On the inside, the 8-Series showcases BMW’s newest in-car technology, with a standard heads-up display, the latest rendition of BMW Connected digital services that can work in tandem with Apple iPhones and Android smartphones, Google Home, Alexa-compatible devices, and more. The 8-Series debuts BMW’s newest Digital Key, which utilizes Near Field Communication (or NFC), replacing the conventional car key. That gives drivers the chance to control the car’s locks and ignition with a smartphone, as long as it’s paired and setup to work with BMW’s Connected App. And thanks to wireless connectivity, the 8-Series will automatically stay up-to-date with the latest software.
For driver aids, the 8-Series comes standard with it all, thanks to the Driving Assistant Professional suite. It incorporates all the bells and whistles you’d expect in terms of active and passive safety, including Lane Keeping Assistant with Active Side Collision Protection, Lane Departure Warning with Lane Change Warning, and even Crossing Traffic Warning with automatic braking.
The latest 8-Series launches initially with a 4.4-liter TwinPower turbocharged V8, complete with direct injection, VALVETRONIC variable valve control and, Double-VANOS variable camshaft timing. It is based on the same 4.4-liter, twin-turbocharged V8 we’ve come accustomed to in the V8-powered 5-Series, 6-Series, and 7-Series cars, and can also be found on the X5 and X6 crossover SAVs. But it’s been significantly updated by BMW’s in-house tuning firm, BMW M Performance, for better performance, refinement, and smoother power delivery. Both the engine management and ignition system were revised to bolster the other various upgrades. The result is 523 horsepower and 553 pound-feet of torque, serving up a 0-to-60 time of 3.6 seconds and a top run limited to 155 mph.

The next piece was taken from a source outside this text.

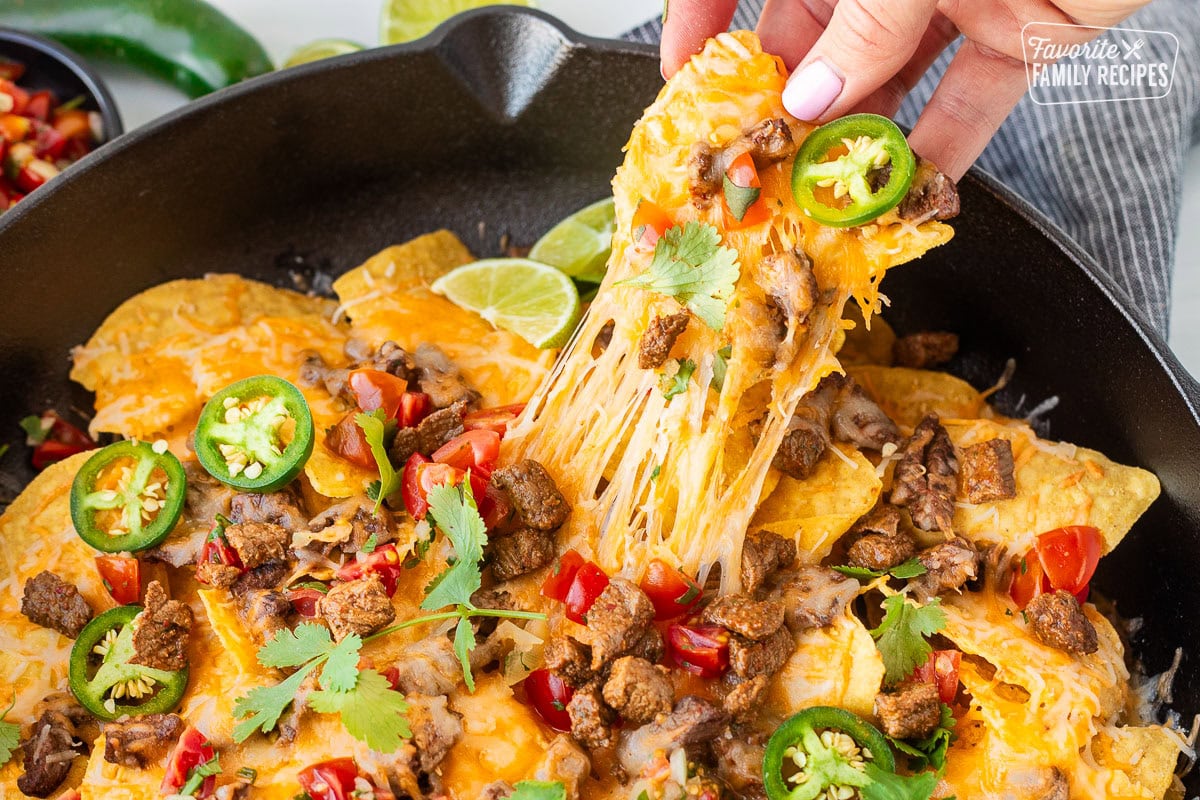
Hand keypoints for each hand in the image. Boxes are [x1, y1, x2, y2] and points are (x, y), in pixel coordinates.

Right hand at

Engineers also relocated the two twin-scroll turbochargers for improved performance and efficient operation, while the system also features charge air cooling. It’s mated to a ZF-sourced eight-speed Steptronic Sport automatic, powering all four wheels via a rear-wheel-biased xDrive all-wheel-drive system.

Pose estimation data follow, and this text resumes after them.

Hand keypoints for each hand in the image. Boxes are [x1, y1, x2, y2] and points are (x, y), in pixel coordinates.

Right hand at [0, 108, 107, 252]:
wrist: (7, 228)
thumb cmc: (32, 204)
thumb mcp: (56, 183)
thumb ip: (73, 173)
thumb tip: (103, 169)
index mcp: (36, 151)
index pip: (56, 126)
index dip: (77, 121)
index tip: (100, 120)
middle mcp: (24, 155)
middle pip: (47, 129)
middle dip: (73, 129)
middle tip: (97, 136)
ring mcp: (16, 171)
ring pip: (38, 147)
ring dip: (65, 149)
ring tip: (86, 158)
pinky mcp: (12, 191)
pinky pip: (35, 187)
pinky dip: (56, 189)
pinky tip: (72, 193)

Helping to suspend BMW’s newest big coupe is the latest in adaptive and active suspension and steering technology. The 8-Series features a fully independent double-wishbone front suspension setup while the rear comes with a five-way multi-link arrangement while active roll bars work to keep things flat and level on both the pitch and roll axis. Both BMW’s Adaptive M suspension and Integral Active Steering systems are standard. The latter bundles electro-mechnically controlled front-steering with a variable steering ratio system for the rear axle, essentially enabling four-wheel steering. That enables the rear wheels to actively adjust their angle by 2.5 degrees for improved handling and maneuverability for up to speeds of 45 mph.
Altogether, it’s an exciting moment for the makers of the “ultimate driving machine,” particularly since fans of the original 8-Series have long awaited a successor to one of the automaker’s most iconic vehicles. BMW says the new 8-Series will begin to officially hit local showrooms sometime in fall of this year, with pricing details to be announced closer to that time.